August 31, 2014
Sunday
An agitation of the air
A perturbation of the light
Admonished me the unloved year
Would turn on its hinge that night.
I stood in the disenchanted field
Amid the stubble and the stones,
Amazed, while a small worm lisped to me
The song of my marrow-bones.
Blue poured into summer blue
A hawk broke from his cloudless tower,
The roof of the silo blazed, and I knew
That part of my life was over.
Already the iron door of the north
Clangs open: birds, leaves, snows
Order their populations forth,
And a cruel wind blows.
— “End of Summer”
Stanley Kunitz, 1905-2006
American poet
I was going to quote only the first two lines of Stanley Kunitz’s poem, as an epigraph, a signifier of change, ignoring some of the darker images, the references to “the unloved year,” “the iron door of the north clang[ing] open,” “the cruel wind.” But now I think I should just let it stand, a sigh for a period in my life that is now over.
The school year remains an organizing principle in my life, despite the fact that I have been out of the classroom for more than fifteen years and my daughter for six. The Bread Loaf Writers’ Conference is the hinge of my year. Time stops then. I move through the various activities focused only on the task or subject at hand — lecture, workshop, reading, meal. I begin conversations that get interrupted. I sit down to a library computer and find myself looking at a stranger’s Facebook page or Gmail in-box because she hasn’t logged out. During a class that bores me nearly senseless, I write the numbers 1 through 30 down my page, draw a bell at the bottom, and start crossing off the minutes as they tick by, like my friend Mary did in physics class in high school.

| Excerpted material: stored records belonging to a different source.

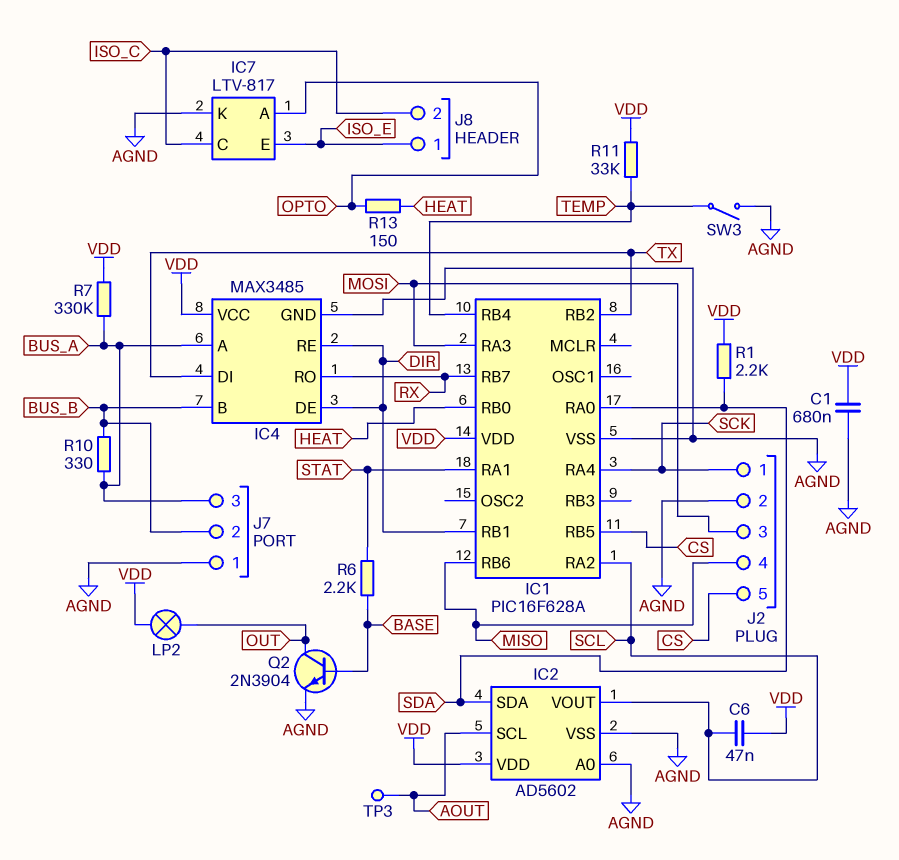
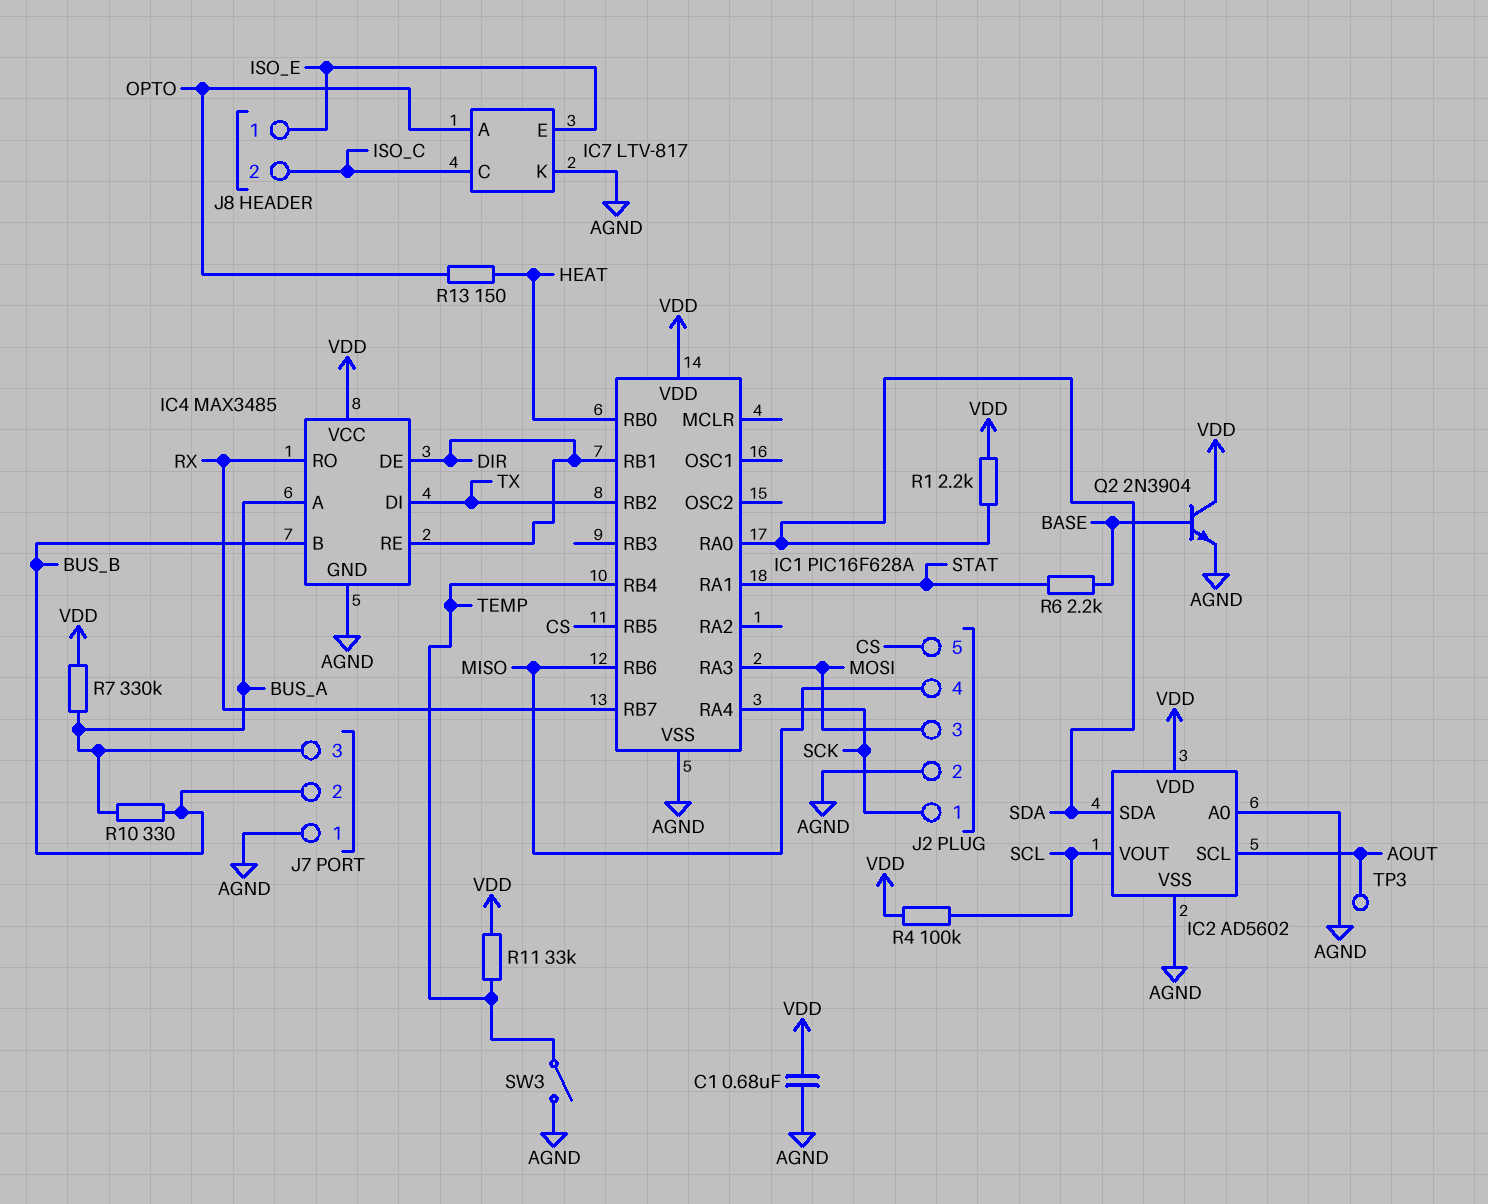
C6: 47nF (SCL, VDD) -> none
IC1 pin RA2: SCL -> none
LP2: lamp (OUT, VDD) -> none
Q2: NPN 2N3904 (B BASE, C OUT, E AGND) -> NPN 2N3904 (B BASE, C VDD, E AGND)
R4: none -> 100k (SCL, VDD)

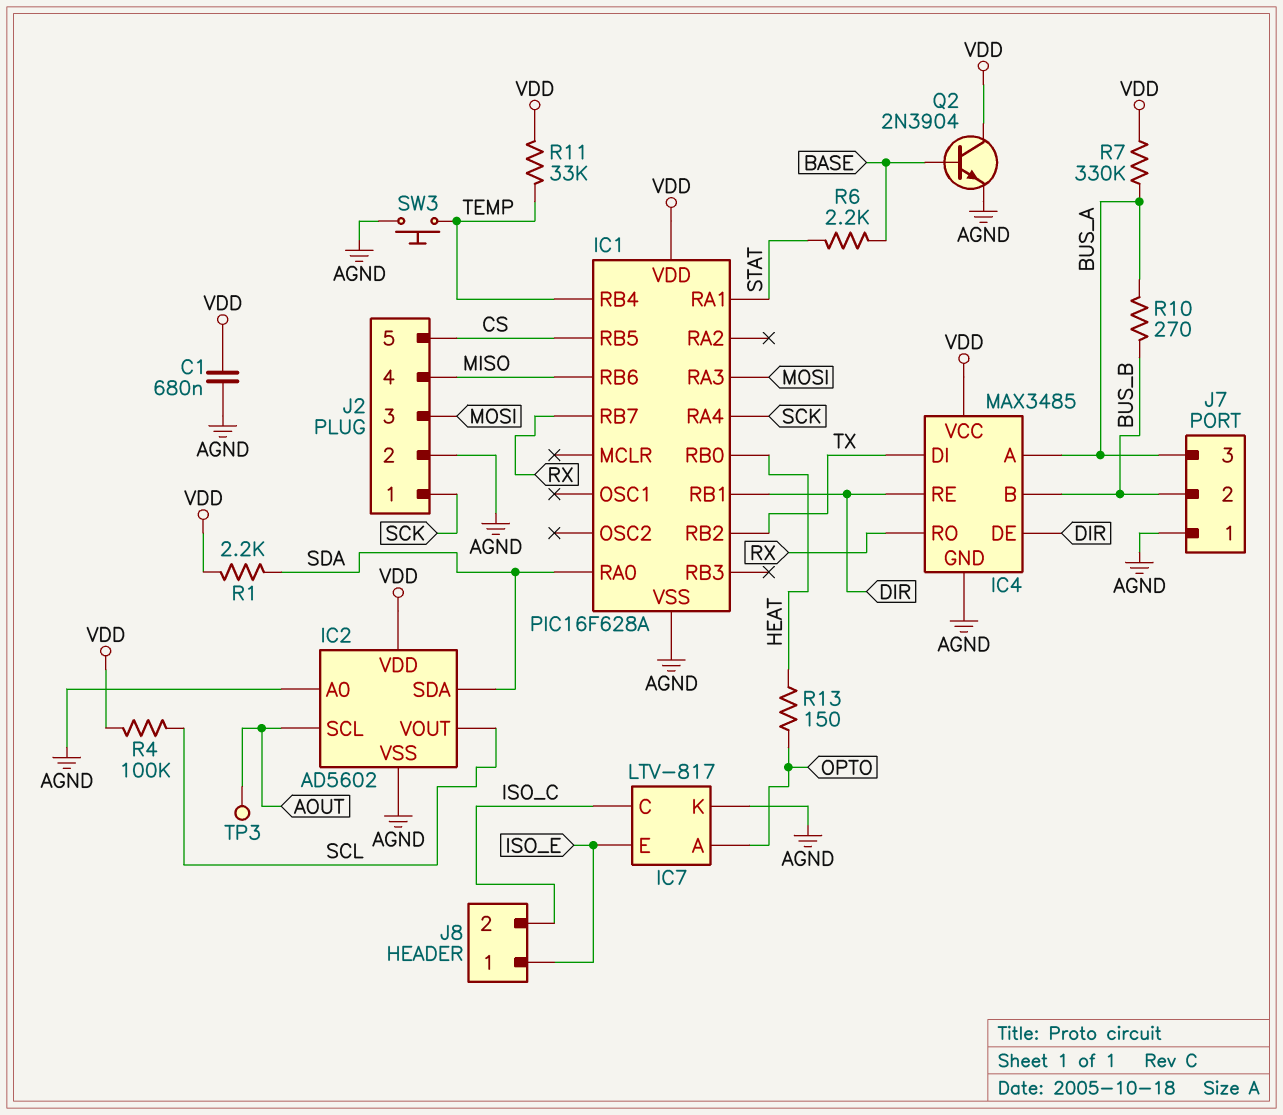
R10: 330 (BUS_A, BUS_B) -> 270 (BUS_A, BUS_B)
SW3: switch (AGND, TEMP) -> button (AGND, TEMP)

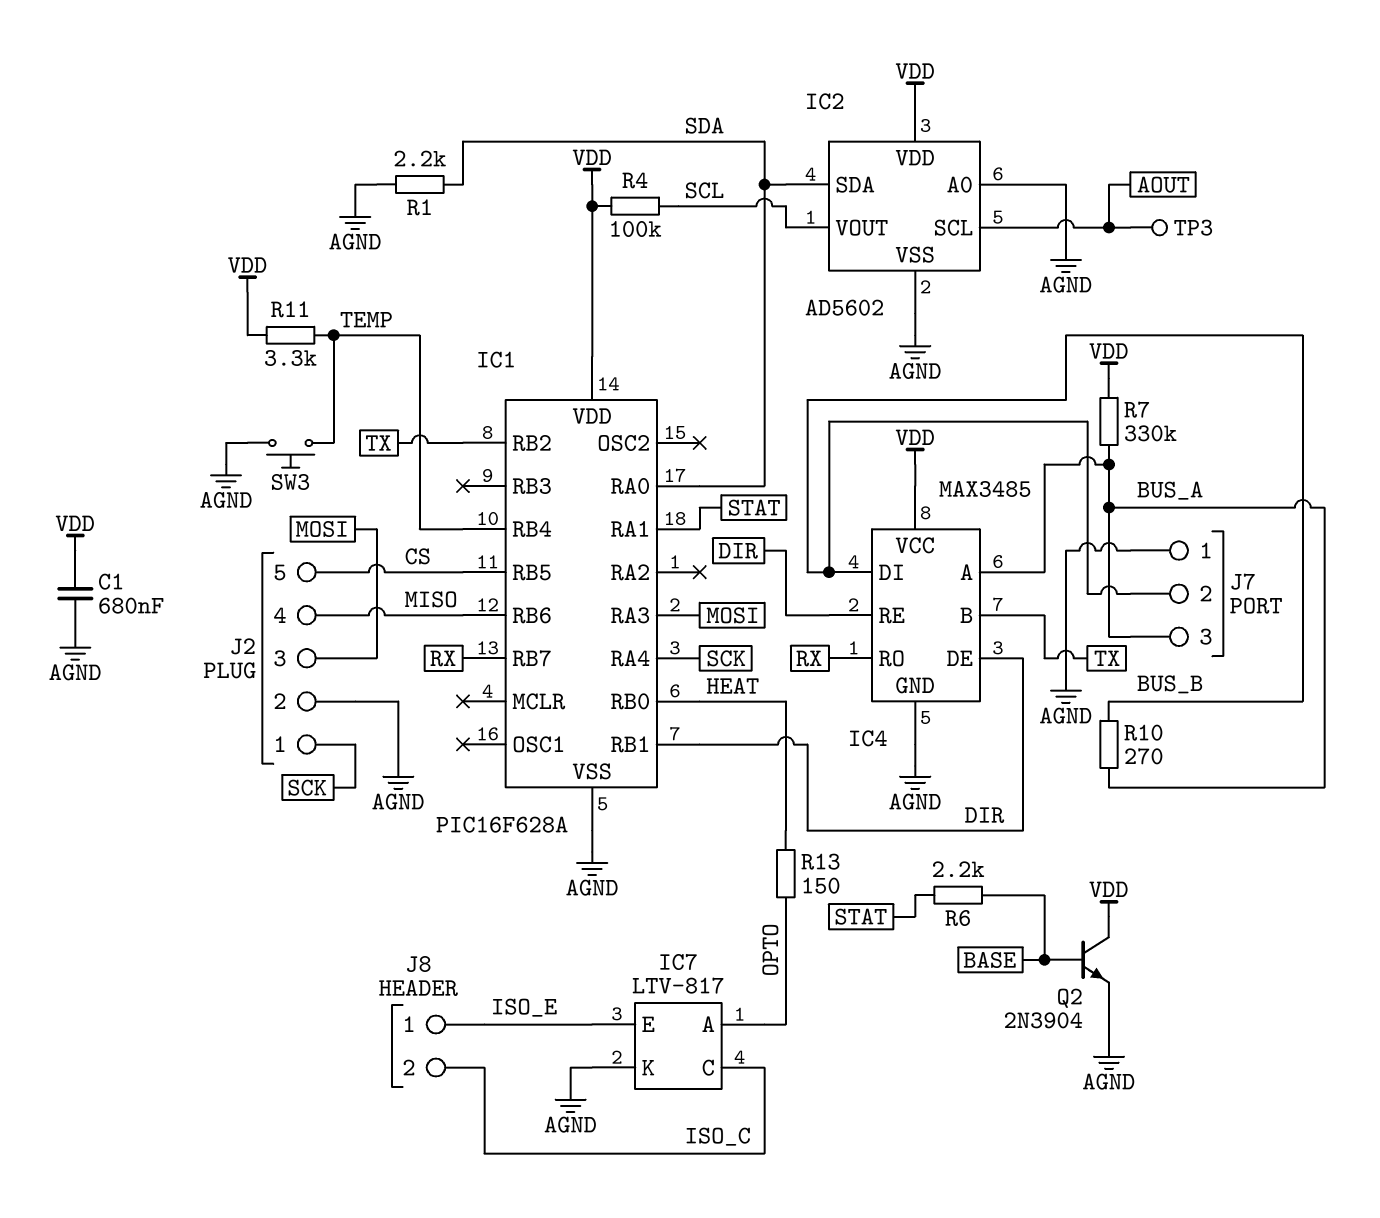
IC4 pin B: BUS_B -> TX
IC4 pin DI: TX -> BUS_B
R1: 2.2k (SDA, VDD) -> 2.2k (AGND, SDA)
R11: 33k (TEMP, VDD) -> 3.3k (TEMP, VDD)

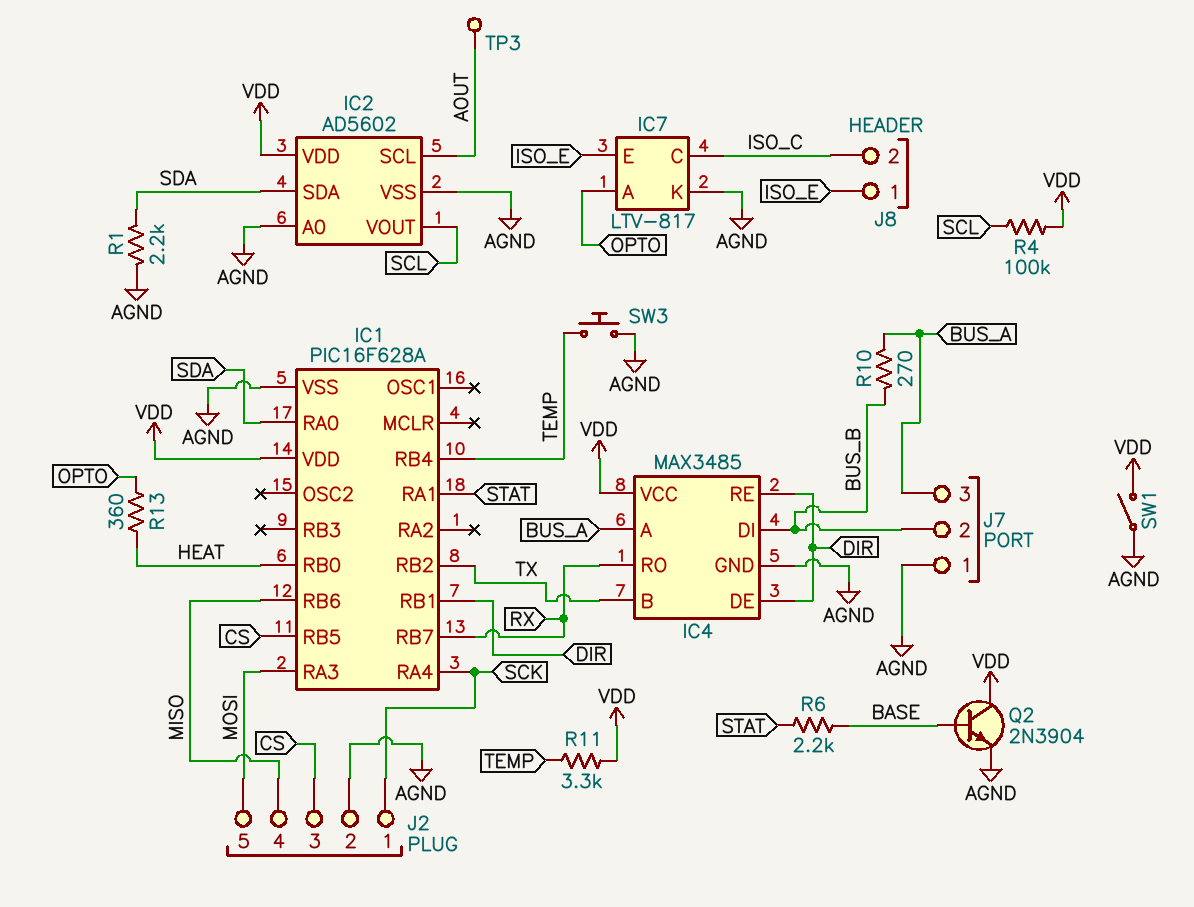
C1: 680nF (AGND, VDD) -> none
J2 pin 3: MOSI -> CS
J2 pin 5: CS -> MOSI
R7: 330k (BUS_A, VDD) -> none
R13: 150 (HEAT, OPTO) -> 360 (HEAT, OPTO)
SW1: none -> switch (AGND, VDD)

I stayed in Vermont for three days after the end of the conference, taking some time to look at the leaves and the light, think about where I’d been and where I might be going, as a writer, a reader, a wife and mother and friend. This morning I went to church for the first time all summer. We sang the Loud Boiling Test Tubes song.
August ends here. The iron door of the north beckons. Let’s get busy.